The main theories of syllable formation and syllable division.

There are several theories of syllable formation and syllable division and none of them is shared by all linguists.

The most ancient theory states that there are as many syllables in a word as there are vowels. This theory is primitive and insufficient since it does not take into consideration consonants which also can form syllables in some languages, neither does it explain the boundary of syllables.

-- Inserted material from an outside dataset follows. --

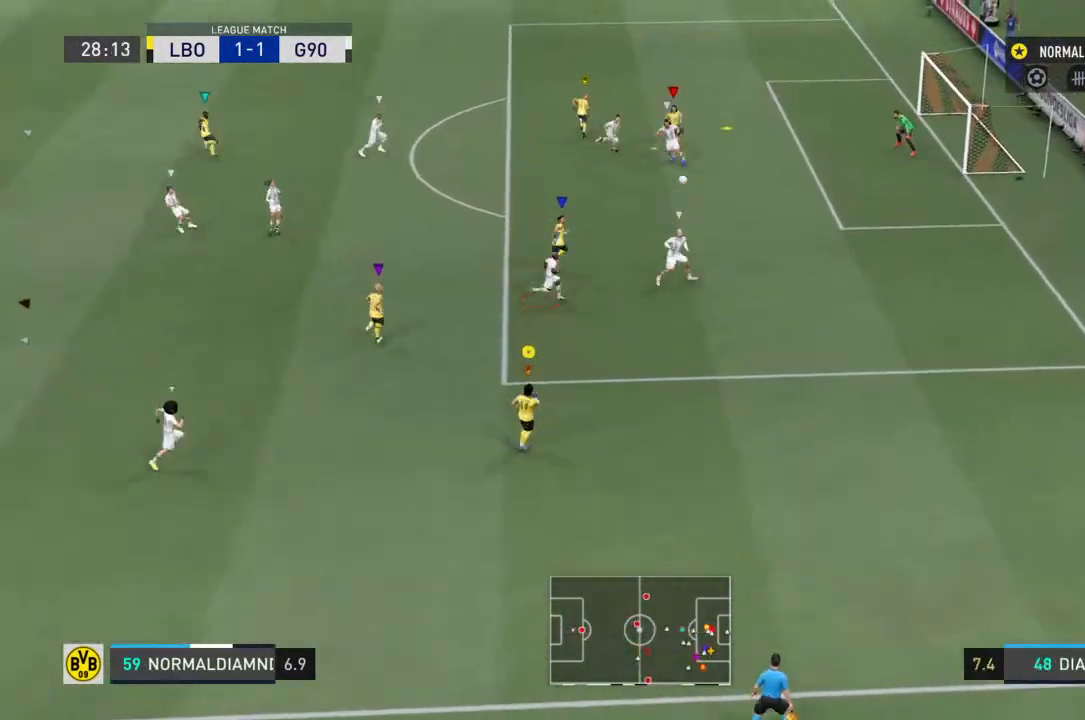
{"buttons": [], "left_stick": "up", "right_stick": "center"}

The so-called breath-puff (expiratory, chest-pulse, or pressure) theory is based on the fact that expiration in speech is not a continuous and uninterrupted process as it is in ordinary breathing, but a pulsating one. According to this theory there are as many syllables in a word as there are expiration pulses made during its utterance, because each syllable corresponds to a single expiration. Each vowel sound is pronounced with a fresh expiration, so vowel sounds are always syllabic. The borderline between the syllables is, according to this theory, at the point where a fresh expiratory pulse begins that is the moment of the weakest expiration. The American scholar Stetson tried to prove the validity of the expiratory theory of the syllable by an instrumental investigation of syllable formation and syllable division, the results of which he published in 1951 in his book Motor Phonetics, a Study of Speech Movements in Action. He used a number of instrumental techniques to record the lip, tongue and chest movements and to measure variations in the lung and subglottic air pressure during phonation.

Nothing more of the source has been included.